To evaluate the anti-WNV effect of 7-deaza-2′-CMA in vivo, five groups of 6-week-old female BALB/c mice (purchased from AnLab, Prague, Czech Republic) were subcutaneously injected with WNV strain 13-104 (1,000 PFU/mouse) and treated intraperitoneally with 200 μl of 7-deaza-2′-CMA (25 mg/kg twice a day at 8-h intervals) as follows: group 1 (n = 10), treatment initiated immediately after infection (0 days p.i.); group 2 (n = 10), treatment initiated 1 day p.i.; group 3 (n = 10), treatment initiated 3 days p.i.; group 4 (n = 10), treatment initiated 8 days p.i. (when the first clinical signs appeared); and group 5 (n = 10), control animals, treated with vehicle only. 7-Deaza-2′-CMA was freshly solubilized in sterile saline buffer before each injection and administered to the animals for 19 (group 1), 18 (group 2), 16 (group 3), and 11 (group 4) days. The clinical scores, body weights, and survival rates of WNV-infected mice were monitored daily over 28 days. Illness signs were evaluated as follows: 0 for no symptoms; 1 for ruffled fur; 2 for slowing of activity or hunched posture; 3 for asthenia or mild paralysis; 4 for lethargic, tremor, or complete paralysis of the limbs; 5 for death. All mice exhibiting disease consistent with clinical score 4 were terminated humanely (cervical dislocation) immediately upon detection.

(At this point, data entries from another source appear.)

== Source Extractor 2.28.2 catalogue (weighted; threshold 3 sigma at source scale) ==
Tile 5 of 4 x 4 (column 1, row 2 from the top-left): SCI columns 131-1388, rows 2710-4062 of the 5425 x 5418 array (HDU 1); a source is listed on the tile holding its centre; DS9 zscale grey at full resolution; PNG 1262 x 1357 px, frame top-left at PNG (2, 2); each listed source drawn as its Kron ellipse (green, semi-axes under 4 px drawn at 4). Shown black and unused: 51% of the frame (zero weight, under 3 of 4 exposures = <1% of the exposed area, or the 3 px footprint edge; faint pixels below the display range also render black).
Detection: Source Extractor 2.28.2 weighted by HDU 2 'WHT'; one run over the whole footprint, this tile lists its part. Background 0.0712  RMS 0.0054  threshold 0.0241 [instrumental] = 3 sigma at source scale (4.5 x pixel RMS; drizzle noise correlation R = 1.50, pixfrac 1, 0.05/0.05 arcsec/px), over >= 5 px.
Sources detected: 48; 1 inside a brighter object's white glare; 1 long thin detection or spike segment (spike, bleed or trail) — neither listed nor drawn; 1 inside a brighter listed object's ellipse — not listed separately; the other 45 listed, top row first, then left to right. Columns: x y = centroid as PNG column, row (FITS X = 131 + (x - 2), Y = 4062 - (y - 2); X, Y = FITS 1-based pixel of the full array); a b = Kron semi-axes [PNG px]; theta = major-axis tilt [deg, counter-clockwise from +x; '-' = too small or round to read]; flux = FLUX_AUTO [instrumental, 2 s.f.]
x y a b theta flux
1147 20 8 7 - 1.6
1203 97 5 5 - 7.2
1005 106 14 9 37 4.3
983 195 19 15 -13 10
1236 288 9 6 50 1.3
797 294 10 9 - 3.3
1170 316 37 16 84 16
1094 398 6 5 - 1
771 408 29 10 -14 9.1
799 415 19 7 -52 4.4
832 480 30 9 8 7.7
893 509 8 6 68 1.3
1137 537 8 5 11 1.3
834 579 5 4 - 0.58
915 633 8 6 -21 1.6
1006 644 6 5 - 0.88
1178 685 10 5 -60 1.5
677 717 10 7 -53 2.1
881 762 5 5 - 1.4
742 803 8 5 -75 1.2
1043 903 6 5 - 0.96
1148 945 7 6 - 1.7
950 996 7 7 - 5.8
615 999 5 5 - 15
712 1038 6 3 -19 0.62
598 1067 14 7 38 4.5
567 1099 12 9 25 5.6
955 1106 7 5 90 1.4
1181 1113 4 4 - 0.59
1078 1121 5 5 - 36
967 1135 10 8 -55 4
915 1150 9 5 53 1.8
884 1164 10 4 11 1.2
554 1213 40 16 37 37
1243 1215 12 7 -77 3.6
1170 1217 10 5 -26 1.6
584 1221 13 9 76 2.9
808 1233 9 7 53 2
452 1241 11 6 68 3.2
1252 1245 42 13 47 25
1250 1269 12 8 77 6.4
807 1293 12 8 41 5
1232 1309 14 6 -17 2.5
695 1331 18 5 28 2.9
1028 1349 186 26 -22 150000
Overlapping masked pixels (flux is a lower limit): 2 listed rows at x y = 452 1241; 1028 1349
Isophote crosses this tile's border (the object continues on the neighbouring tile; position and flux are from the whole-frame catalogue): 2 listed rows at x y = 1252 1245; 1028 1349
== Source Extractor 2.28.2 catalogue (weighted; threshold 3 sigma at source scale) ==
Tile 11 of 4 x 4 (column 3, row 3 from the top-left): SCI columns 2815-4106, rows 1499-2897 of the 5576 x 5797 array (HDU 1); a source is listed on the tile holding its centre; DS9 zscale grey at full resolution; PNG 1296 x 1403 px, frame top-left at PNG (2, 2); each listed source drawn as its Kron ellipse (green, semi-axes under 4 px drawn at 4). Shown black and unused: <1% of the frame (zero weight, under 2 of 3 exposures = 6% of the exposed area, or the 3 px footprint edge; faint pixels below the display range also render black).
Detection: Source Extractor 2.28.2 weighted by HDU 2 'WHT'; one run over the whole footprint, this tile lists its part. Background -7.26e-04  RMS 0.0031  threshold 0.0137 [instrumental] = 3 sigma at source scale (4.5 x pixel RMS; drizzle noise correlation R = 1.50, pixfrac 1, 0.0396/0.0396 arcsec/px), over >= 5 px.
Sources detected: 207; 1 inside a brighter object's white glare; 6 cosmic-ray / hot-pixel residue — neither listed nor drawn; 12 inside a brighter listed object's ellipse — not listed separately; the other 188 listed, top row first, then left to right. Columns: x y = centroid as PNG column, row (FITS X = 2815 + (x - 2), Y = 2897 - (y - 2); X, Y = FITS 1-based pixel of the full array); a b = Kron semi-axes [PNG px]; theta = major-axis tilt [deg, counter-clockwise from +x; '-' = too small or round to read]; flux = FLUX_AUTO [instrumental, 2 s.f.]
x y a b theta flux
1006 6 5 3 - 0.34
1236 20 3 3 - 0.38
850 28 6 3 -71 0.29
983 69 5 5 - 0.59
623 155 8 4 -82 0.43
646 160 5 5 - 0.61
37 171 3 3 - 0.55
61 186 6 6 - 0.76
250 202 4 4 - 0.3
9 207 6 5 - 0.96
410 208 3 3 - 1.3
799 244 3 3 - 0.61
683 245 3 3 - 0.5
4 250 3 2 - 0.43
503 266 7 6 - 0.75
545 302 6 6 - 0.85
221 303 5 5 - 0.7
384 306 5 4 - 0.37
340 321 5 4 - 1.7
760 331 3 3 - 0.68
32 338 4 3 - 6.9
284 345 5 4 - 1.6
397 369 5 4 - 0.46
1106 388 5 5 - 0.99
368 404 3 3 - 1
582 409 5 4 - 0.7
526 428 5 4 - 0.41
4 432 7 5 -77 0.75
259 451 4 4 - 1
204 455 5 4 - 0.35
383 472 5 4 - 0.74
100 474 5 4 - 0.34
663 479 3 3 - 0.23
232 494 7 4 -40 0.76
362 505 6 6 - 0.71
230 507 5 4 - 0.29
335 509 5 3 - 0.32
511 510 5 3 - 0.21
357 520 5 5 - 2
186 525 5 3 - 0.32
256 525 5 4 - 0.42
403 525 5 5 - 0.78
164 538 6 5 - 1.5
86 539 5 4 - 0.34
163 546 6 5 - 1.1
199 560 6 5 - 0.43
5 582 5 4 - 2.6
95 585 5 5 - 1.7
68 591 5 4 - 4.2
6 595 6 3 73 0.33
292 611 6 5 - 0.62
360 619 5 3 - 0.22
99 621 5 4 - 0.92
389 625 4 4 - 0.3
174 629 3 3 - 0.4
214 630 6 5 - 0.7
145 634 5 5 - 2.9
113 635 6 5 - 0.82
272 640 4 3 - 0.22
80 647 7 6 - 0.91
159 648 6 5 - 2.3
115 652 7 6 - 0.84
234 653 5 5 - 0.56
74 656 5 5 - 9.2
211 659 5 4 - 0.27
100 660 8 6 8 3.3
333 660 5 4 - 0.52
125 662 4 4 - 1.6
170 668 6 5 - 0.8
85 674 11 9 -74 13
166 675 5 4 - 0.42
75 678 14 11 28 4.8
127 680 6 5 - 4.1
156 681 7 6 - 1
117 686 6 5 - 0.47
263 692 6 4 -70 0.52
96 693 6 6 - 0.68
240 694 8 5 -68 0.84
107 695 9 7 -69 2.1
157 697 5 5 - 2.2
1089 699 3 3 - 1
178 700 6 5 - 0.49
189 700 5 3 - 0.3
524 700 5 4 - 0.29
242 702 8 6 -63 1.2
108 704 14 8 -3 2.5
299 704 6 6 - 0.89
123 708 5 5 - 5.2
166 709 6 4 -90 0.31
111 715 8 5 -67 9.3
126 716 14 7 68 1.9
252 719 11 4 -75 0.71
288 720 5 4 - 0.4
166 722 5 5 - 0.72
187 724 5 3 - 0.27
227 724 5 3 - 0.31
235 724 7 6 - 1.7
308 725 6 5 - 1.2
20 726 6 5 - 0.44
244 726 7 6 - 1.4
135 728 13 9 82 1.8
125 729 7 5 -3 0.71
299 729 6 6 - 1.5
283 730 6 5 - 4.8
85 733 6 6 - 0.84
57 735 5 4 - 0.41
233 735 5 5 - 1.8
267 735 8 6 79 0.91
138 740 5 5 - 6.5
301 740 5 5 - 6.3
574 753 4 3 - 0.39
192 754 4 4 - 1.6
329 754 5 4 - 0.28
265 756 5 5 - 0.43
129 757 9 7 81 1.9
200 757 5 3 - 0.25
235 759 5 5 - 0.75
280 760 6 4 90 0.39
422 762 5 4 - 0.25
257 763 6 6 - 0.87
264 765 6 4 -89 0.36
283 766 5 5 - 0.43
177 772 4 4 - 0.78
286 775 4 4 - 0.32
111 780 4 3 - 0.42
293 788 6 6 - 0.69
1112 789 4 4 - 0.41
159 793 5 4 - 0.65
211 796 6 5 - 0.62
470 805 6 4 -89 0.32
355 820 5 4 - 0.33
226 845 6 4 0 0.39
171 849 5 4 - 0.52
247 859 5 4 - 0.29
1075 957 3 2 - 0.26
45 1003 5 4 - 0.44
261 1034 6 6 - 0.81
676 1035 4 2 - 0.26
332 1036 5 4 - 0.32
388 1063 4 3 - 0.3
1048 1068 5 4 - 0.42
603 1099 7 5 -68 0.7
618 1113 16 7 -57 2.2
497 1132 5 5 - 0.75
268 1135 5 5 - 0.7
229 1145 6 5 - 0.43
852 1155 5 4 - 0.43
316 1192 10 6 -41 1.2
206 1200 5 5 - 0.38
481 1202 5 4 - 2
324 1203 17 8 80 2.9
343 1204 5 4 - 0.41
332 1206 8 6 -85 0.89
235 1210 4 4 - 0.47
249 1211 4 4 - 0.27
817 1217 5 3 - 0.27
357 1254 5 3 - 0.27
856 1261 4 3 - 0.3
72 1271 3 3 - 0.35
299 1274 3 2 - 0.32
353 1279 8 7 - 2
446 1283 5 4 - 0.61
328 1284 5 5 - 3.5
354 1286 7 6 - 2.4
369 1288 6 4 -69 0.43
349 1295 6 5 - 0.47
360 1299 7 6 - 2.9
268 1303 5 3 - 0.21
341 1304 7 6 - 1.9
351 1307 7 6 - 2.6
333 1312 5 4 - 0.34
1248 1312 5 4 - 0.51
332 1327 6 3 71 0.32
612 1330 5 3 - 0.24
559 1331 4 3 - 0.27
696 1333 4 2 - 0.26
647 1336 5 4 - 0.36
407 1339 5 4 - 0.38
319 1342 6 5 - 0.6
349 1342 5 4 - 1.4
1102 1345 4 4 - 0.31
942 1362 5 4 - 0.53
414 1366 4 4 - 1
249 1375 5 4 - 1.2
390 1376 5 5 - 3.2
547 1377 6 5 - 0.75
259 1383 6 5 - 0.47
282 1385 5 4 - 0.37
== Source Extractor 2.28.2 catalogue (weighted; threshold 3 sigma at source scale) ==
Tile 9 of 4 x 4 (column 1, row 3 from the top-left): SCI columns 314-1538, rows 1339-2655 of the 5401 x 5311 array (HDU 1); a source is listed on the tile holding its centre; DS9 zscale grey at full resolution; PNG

For determination of the WNV titer in mouse brains, a group of 6-week-old BALB/c mice were infected subcutaneously with 1,000 PFU of WNV and immediately treated with 7-deaza-2′-CMA twice daily at a concentration of 25 mg/kg. Ten days postinfection, when the clinical symptoms of WNV disease were clearly observable in mice treated with vehicle only, the animals were sacrificed and the brains were collected, weighed, homogenized using Precellys 24 (Bertin Technologies), and prepared as 20% (wt/vol) suspensions in saline. Each homogenate was centrifuged at 5,000 × g, and the supernatant medium was used to determine virus titer by plaque assay.
Statistical analysis.
Data are expressed as means ± standard deviation (SDs), and the significance of differences between groups was evaluated by the Mann-Whitney U test or analysis of variance (ANOVA). Survival rates were analyzed using the log rank Mantel-Cox test. All tests were performed using GraphPad Prism 7.04 (GraphPad Software, Inc., USA). A P value of <0.05 was considered significant.
ACKNOWLEDGMENT
This study was supported by a grant from the Czech Science Foundation (grant 16-20054S). The funder had no role in the study design, data collection and analysis, decision to publish, or preparation of the manuscript.